Exercise details —
Skip the images. Copy the records exactly as written.

Provided records —

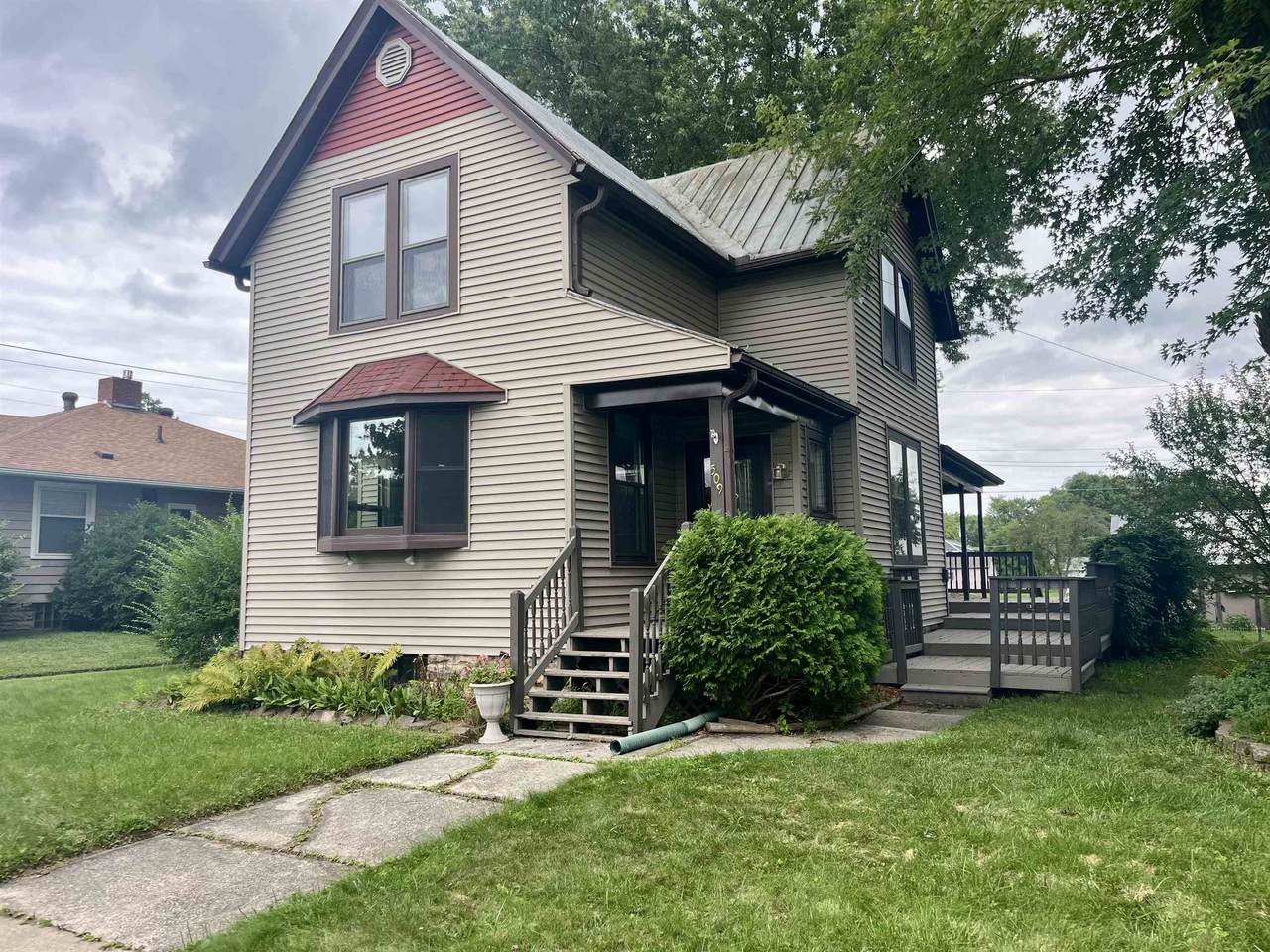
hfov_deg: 67.3
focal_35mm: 26
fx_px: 954
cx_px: 635
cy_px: 476
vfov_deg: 53.1
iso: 50
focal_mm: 5.1
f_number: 1.6
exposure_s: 1/522
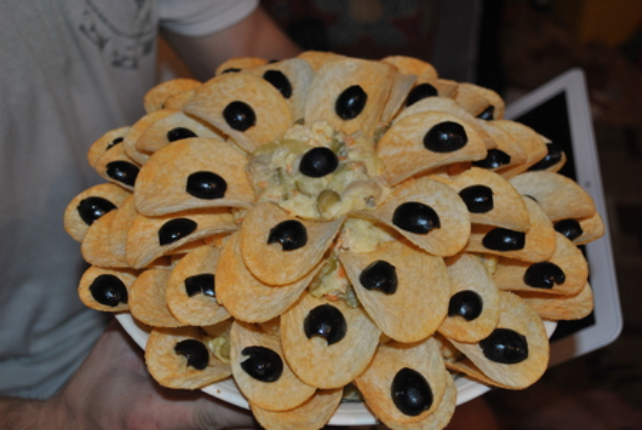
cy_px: 215
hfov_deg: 41.1
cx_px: 321
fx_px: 857
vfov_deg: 28.1
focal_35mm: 48
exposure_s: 1/60
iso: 200
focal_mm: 32
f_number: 4.8
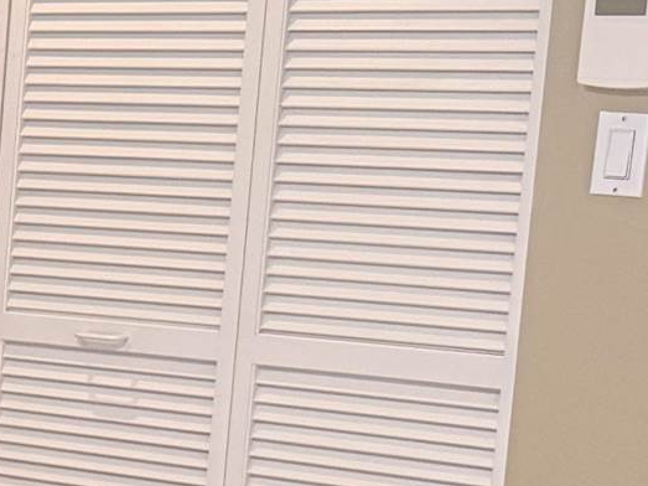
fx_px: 2639
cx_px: -809
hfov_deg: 11.9
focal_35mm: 141
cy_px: 533
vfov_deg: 10.4
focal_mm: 6.76
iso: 250
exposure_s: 1/60
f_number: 1.78
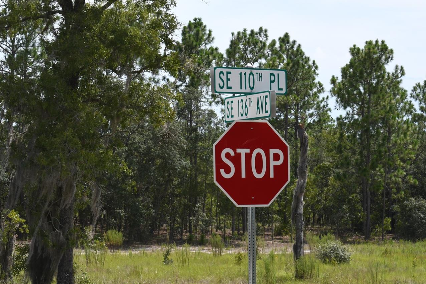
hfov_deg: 20.8
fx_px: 1159
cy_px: 119
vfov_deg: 14.0
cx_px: 262
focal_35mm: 98
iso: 500
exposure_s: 1/640
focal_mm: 52
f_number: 13
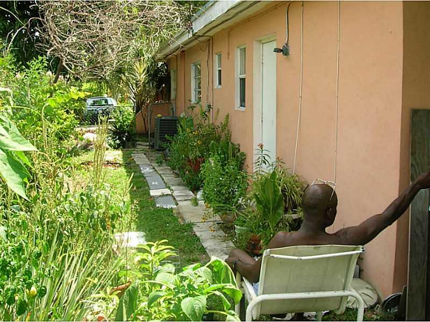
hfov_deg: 49.0
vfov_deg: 37.7
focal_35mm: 38
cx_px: 215
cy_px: 161
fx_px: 472
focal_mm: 6.4
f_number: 5
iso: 50
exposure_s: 1/73.5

Solution below —
hfov_deg: 67.3
focal_35mm: 26
fx_px: 954
cx_px: 635
cy_px: 476
vfov_deg: 53.1
iso: 50
focal_mm: 5.1
f_number: 1.6
exposure_s: 1/522
cy_px: 215
hfov_deg: 41.1
cx_px: 321
fx_px: 857
vfov_deg: 28.1
focal_35mm: 48
exposure_s: 1/60
iso: 200
focal_mm: 32
f_number: 4.8
fx_px: 2639
cx_px: -809
hfov_deg: 11.9
focal_35mm: 141
cy_px: 533
vfov_deg: 10.4
focal_mm: 6.76
iso: 250
exposure_s: 1/60
f_number: 1.78
hfov_deg: 20.8
fx_px: 1159
cy_px: 119
vfov_deg: 14.0
cx_px: 262
focal_35mm: 98
iso: 500
exposure_s: 1/640
focal_mm: 52
f_number: 13
hfov_deg: 49.0
vfov_deg: 37.7
focal_35mm: 38
cx_px: 215
cy_px: 161
fx_px: 472
focal_mm: 6.4
f_number: 5
iso: 50
exposure_s: 1/73.5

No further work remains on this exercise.